== READING TEXT ==

Atlantic City Casino Industry Profits Still Sliding


While there were some hopes that the opening of two new casinos in Atlantic City in mid-2018 would “grow the pie” enough so that every property could win, the suspicions that cannibalization would rule the day have been proven correct.

The New Jersey Division of Gaming Enforcement’s second-quarter 2019 financial report released on Thursday produced more of the same, as industry revenues grew by 18.2% compared to the same quarter in 2018 — while gross operating profits declined by 6.8%.

This was the fourth and final quarterly report that reflects the late-June 2018 opening of Hard Rock casino — formerly the Trump Taj Mahal — and Ocean Casino Resort — the not-so-old Revel site.

Two new casinos battling for customers via aggressive marketing campaigns forces the holdover casinos to do the same.

The added revenues suggest that new blood has come to town, with some longtime customers perhaps coming more often given the added casino options.

===
== INFORMATION SHOWN ==

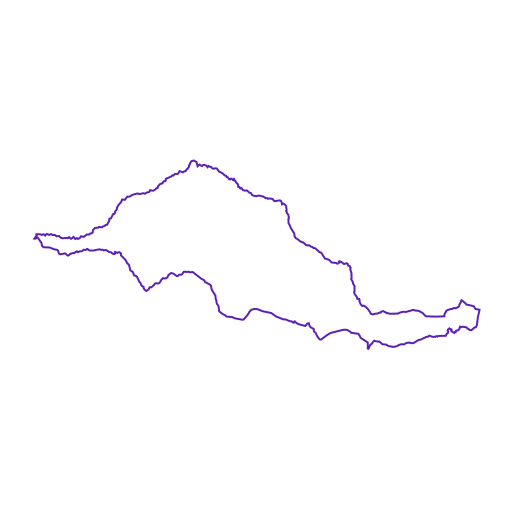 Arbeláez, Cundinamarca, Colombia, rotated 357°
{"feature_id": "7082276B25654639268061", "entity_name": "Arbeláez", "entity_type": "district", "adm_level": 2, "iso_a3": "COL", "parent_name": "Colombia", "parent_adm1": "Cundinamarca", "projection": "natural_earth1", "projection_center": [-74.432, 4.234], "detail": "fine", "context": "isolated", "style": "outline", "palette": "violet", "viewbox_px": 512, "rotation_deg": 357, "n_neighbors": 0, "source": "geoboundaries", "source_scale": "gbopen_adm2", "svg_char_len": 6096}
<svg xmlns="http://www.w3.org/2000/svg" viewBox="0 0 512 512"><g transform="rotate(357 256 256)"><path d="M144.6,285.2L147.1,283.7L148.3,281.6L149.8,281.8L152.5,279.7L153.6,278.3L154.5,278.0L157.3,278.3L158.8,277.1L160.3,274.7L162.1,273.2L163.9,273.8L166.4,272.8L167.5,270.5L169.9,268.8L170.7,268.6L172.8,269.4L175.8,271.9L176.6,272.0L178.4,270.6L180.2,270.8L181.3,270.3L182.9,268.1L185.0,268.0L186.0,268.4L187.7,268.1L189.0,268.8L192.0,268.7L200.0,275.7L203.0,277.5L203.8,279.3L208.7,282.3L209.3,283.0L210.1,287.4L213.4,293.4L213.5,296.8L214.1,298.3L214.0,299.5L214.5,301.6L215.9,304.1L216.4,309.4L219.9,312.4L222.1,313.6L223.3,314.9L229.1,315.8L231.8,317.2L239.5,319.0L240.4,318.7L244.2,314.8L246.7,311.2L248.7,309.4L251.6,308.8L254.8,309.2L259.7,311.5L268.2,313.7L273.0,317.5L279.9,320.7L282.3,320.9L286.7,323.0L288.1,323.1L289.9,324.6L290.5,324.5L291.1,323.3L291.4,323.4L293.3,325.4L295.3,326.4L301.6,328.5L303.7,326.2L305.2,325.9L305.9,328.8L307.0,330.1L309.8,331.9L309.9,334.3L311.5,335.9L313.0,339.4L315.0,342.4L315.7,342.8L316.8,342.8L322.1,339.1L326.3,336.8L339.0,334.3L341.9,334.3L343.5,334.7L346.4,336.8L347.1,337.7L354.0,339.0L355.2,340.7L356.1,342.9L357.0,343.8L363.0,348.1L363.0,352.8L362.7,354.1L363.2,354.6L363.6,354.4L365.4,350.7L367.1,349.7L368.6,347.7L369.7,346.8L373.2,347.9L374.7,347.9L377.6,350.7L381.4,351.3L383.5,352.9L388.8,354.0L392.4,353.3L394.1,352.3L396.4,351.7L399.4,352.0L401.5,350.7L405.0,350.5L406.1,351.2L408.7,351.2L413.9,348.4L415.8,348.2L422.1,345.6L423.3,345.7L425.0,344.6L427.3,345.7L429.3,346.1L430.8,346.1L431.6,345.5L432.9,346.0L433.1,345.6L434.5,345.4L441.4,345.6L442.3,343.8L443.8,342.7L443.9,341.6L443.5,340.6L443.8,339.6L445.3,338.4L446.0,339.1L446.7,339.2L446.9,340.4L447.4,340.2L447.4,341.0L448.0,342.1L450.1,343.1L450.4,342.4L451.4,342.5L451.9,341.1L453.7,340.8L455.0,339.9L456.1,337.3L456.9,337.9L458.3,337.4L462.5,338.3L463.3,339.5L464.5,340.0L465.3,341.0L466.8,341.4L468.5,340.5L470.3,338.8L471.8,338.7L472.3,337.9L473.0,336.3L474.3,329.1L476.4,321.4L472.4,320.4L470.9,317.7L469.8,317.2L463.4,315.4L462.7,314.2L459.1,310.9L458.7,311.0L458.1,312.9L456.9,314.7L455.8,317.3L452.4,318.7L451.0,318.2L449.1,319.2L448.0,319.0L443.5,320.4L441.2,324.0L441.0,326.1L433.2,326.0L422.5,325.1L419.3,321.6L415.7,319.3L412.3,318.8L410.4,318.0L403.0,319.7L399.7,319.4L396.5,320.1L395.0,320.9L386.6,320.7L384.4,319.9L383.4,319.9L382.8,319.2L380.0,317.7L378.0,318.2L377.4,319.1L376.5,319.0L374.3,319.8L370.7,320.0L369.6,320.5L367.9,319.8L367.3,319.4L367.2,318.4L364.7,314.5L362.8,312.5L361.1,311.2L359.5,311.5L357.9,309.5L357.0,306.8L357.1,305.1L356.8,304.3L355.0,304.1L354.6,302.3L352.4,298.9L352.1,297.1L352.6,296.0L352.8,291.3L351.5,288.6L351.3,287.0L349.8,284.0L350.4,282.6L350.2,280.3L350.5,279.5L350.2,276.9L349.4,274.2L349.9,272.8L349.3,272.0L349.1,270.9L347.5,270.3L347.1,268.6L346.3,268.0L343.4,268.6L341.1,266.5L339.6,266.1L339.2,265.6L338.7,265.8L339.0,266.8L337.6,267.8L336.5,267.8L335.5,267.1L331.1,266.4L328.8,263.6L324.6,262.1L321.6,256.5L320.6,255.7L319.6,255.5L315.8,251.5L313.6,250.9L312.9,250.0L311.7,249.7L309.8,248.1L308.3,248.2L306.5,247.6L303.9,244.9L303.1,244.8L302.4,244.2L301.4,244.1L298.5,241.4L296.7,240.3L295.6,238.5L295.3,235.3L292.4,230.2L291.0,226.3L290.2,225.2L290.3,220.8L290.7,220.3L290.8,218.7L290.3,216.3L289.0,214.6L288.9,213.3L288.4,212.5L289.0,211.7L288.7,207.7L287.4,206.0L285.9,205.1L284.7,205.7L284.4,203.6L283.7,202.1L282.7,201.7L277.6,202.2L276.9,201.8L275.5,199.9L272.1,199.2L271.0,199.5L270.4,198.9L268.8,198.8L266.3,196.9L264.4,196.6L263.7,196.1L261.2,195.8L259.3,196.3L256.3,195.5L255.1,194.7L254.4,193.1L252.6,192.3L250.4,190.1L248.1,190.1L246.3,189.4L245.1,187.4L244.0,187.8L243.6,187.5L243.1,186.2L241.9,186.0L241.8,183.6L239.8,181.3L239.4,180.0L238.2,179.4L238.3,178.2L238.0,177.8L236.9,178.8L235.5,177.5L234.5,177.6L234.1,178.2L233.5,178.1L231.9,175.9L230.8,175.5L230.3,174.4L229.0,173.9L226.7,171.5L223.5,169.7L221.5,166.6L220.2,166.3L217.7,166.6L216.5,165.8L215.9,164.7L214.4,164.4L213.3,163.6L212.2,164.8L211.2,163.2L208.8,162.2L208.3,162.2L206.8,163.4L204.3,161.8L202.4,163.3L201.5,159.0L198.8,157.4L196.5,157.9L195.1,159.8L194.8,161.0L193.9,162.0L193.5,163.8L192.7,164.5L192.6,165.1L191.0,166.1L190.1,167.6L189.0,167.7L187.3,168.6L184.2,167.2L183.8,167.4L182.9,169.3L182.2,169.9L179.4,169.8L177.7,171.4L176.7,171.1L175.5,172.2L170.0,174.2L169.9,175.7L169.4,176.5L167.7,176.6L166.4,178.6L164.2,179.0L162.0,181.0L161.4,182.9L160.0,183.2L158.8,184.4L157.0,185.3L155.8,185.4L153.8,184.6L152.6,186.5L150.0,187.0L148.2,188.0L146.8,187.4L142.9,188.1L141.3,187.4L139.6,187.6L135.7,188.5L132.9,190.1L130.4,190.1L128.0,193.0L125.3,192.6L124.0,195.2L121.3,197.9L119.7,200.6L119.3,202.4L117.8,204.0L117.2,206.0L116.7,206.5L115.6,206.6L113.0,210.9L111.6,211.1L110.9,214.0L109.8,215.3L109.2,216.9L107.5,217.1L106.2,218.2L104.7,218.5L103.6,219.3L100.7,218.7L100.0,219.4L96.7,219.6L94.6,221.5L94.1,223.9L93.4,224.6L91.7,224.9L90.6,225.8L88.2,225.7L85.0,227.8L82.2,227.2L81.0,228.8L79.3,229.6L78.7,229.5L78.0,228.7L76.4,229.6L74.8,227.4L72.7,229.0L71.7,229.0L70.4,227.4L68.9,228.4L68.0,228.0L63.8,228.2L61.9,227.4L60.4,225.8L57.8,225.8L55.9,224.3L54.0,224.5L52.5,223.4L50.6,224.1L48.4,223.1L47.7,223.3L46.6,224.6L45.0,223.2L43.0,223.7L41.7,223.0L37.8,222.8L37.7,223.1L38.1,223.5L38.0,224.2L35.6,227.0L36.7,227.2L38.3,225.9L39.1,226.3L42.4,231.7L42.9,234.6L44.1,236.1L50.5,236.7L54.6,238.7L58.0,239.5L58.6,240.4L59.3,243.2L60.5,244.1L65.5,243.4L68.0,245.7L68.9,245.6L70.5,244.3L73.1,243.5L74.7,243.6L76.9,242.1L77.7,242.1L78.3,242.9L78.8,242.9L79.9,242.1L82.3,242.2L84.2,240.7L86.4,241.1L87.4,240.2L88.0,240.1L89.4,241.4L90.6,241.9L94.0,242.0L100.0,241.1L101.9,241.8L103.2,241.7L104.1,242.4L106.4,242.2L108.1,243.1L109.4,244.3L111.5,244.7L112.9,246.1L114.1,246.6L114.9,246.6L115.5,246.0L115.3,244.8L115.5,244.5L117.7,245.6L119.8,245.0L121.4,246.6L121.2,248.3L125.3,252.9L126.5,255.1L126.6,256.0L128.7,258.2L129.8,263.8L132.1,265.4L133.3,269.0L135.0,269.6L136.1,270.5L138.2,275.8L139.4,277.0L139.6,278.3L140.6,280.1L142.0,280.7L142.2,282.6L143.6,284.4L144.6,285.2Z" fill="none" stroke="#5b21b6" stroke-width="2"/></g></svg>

===

* WHAT YOU WILL DO *
1 – Please list every casino name that appears in the Atlantic City casino article, including former names.
2 – Go on with the Atlantic City casino article, starting after its final sentence.
The lines have nothing to do with the Atlantic City casino article.

* EXPECTED ANSWERS *
1 – Hard Rock, Trump Taj Mahal, Ocean Casino Resort, Revel

2 –
But in the third quarter of 2018, revenues rose just 6.4% while profits declined by 9.3%.

In the fourth quarter, it was a 7.5% rise in revenues vs. a 15.4% slide in profits. And in the first quarter of 2019, it was an impressive 17.6% rise in revenues and a grim 29.6% decline in profits compared to early 2018.

A new era (of statistics) is coming

The good news is that the next quarterly report will be more “apples to apples” — both relevant quarters being in the new, nine-casino era.

But details of the latest report make “good news” harder to swallow.

The only casino property to show an increase in quarterly profits in the April/May/June 2019 period was the mighty Borgata, up 4.9% to $55.4 mm — nearly one-third of the profits for the entire Atlantic City casino industry.

All other casinos had double-digit declines in profits compared to the seven-casino second quarter of 2018, ranging from 10.5% for Tropicana to a rough 40.7% drop for 41-year-old Resorts (which also finished last in profit total among the holdover casinos at $5.4 mm).

And Ocean Casino Resort, which is making a big effort to rebound, actually lost money in the second quarter (a modest $1.2 mm).

The six-month numbers show that not even Borgata has been able to post profits on par with the first half of 2018 — though a drop of a mere 3% in the face of new competition is impressive.

Harrah’s, though second to Borgata in first-half profits, also had the greatest drop at 34%.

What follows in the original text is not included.